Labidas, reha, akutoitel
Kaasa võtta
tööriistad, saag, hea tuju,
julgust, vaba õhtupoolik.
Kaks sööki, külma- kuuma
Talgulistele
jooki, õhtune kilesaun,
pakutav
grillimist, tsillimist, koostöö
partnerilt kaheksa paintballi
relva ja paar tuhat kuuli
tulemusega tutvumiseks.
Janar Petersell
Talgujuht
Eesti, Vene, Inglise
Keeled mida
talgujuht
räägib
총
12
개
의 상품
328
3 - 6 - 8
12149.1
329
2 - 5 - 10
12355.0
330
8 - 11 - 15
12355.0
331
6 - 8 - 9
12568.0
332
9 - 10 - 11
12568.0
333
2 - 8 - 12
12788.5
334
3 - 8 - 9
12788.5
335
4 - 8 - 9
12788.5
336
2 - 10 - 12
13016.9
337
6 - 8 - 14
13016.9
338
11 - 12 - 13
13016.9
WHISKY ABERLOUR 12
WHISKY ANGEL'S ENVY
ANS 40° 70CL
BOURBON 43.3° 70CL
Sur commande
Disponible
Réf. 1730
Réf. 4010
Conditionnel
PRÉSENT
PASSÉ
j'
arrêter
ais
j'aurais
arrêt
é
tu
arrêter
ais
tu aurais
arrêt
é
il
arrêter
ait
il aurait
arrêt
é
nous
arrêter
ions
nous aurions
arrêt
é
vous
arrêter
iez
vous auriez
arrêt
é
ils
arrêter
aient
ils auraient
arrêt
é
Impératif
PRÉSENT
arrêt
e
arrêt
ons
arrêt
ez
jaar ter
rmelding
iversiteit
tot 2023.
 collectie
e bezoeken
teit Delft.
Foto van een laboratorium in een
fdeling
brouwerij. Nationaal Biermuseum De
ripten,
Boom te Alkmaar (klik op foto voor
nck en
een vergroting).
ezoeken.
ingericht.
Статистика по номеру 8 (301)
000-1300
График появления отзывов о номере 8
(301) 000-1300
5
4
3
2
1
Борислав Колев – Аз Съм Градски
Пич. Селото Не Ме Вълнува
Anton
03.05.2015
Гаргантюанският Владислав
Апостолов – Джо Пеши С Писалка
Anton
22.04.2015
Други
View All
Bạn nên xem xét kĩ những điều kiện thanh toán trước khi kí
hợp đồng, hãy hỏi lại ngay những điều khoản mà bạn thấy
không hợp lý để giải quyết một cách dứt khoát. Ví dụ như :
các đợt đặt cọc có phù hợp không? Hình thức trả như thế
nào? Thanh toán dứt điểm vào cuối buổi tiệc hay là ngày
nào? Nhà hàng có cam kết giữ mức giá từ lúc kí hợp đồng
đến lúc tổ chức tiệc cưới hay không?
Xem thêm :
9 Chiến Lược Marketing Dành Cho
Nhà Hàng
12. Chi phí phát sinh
= = = =
#### WHAT IS REQUIRED
Once you have read the entries, repeat them all exactly.

#### OUTPUT FOR THIS EXERCISE
Labidas, reha, akutoitel
Kaasa võtta
tööriistad, saag, hea tuju,
julgust, vaba õhtupoolik.
Kaks sööki, külma- kuuma
Talgulistele
jooki, õhtune kilesaun,
pakutav
grillimist, tsillimist, koostöö
partnerilt kaheksa paintballi
relva ja paar tuhat kuuli
tulemusega tutvumiseks.
Janar Petersell
Talgujuht
Eesti, Vene, Inglise
Keeled mida
talgujuht
räägib
총
12
개
의 상품
328
3 - 6 - 8
12149.1
329
2 - 5 - 10
12355.0
330
8 - 11 - 15
12355.0
331
6 - 8 - 9
12568.0
332
9 - 10 - 11
12568.0
333
2 - 8 - 12
12788.5
334
3 - 8 - 9
12788.5
335
4 - 8 - 9
12788.5
336
2 - 10 - 12
13016.9
337
6 - 8 - 14
13016.9
338
11 - 12 - 13
13016.9
WHISKY ABERLOUR 12
WHISKY ANGEL'S ENVY
ANS 40° 70CL
BOURBON 43.3° 70CL
Sur commande
Disponible
Réf. 1730
Réf. 4010
Conditionnel
PRÉSENT
PASSÉ
j'
arrêter
ais
j'aurais
arrêt
é
tu
arrêter
ais
tu aurais
arrêt
é
il
arrêter
ait
il aurait
arrêt
é
nous
arrêter
ions
nous aurions
arrêt
é
vous
arrêter
iez
vous auriez
arrêt
é
ils
arrêter
aient
ils auraient
arrêt
é
Impératif
PRÉSENT
arrêt
e
arrêt
ons
arrêt
ez
jaar ter
rmelding
iversiteit
tot 2023.
 collectie
e bezoeken
teit Delft.
Foto van een laboratorium in een
fdeling
brouwerij. Nationaal Biermuseum De
ripten,
Boom te Alkmaar (klik op foto voor
nck en
een vergroting).
ezoeken.
ingericht.
Статистика по номеру 8 (301)
000-1300
График появления отзывов о номере 8
(301) 000-1300
5
4
3
2
1
Борислав Колев – Аз Съм Градски
Пич. Селото Не Ме Вълнува
Anton
03.05.2015
Гаргантюанският Владислав
Апостолов – Джо Пеши С Писалка
Anton
22.04.2015
Други
View All
Bạn nên xem xét kĩ những điều kiện thanh toán trước khi kí
hợp đồng, hãy hỏi lại ngay những điều khoản mà bạn thấy
không hợp lý để giải quyết một cách dứt khoát. Ví dụ như :
các đợt đặt cọc có phù hợp không? Hình thức trả như thế
nào? Thanh toán dứt điểm vào cuối buổi tiệc hay là ngày
nào? Nhà hàng có cam kết giữ mức giá từ lúc kí hợp đồng
đến lúc tổ chức tiệc cưới hay không?
Xem thêm :
9 Chiến Lược Marketing Dành Cho
Nhà Hàng
12. Chi phí phát sinh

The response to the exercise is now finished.